The company is offering counselling to its staff at this time, Buckland told CBC News late Monday.
The Sahtu Helicopters Hughes 500D aircraft, which belonged to a subsidiary of Great Slave Helicopters, was carrying Yallee and a male co-worker from the Kelly Lake mining exploration camp north of Norman Wells when it crashed near Doctor Lake around 9 a.m. MT Saturday.
The crash site is about 70 kilometres northwest of Norman Wells, an oil and gas town that is located about 700 kilometres northwest of Yellowknife.
RCMP confirmed that an injured co-worker pulled the pilot out of the burning wreckage, but he was not able to rescue Yallee because the fire became too intense.
Yallee's death left residents mourning in Tulita, an aboriginal hamlet of 500 located 73 kilometres south of Norman Wells.
His cousin, Sahtu MLA Norman Yakeleya, described Yallee as a go-getter who was always coming up with good ideas.
"He always thought about the old people and thought about something to give them in times like this, springtime: you know, geese, beaver or muskrat," Yakeleya said in an interview.
"He also talked very fondly of his boys, and [of] things that he wanted the best for people in Tulita and all people in the Sahtu."

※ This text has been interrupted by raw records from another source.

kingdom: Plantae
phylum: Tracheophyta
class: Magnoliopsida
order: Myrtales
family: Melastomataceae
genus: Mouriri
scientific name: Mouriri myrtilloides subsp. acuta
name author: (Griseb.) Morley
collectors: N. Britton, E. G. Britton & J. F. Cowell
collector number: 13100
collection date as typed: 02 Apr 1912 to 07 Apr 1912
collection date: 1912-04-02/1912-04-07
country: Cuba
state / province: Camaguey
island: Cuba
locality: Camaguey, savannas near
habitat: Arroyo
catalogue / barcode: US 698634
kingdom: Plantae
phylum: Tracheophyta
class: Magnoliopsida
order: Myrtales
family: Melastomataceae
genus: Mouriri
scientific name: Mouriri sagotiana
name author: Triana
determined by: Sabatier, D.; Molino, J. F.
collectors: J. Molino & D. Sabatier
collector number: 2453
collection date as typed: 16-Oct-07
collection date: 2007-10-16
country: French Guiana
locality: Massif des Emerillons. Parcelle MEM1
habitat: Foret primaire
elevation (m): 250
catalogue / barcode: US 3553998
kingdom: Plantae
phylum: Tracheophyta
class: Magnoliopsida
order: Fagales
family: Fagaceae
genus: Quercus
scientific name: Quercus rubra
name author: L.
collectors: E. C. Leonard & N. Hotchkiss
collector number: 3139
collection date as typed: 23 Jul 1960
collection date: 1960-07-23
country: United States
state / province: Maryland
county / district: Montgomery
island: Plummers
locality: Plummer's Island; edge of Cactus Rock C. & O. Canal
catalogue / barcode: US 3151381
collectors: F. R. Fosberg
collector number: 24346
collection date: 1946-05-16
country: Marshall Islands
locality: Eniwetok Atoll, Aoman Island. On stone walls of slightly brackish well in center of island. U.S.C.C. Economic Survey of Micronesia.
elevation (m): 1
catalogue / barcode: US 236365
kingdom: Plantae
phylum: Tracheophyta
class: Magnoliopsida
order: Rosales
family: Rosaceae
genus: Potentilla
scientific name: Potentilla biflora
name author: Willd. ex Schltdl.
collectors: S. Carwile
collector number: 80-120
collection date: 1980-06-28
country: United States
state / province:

Yallee was a former president of the Tulita Land and Resource Corp., which was formed out of the Sahtu land claim agreement. He was also the first former student to come forward and talk about sexual abuse he suffered at Grollier Hall, an Indian residential school in Inuvik.
Yakeleya said his cousin's death is the seventh death in Tulita in recent months.
The federal Transportation Safety Board is currently at the crash site, investigating the accident. On Monday, investigators were making plans to remove the wreckage.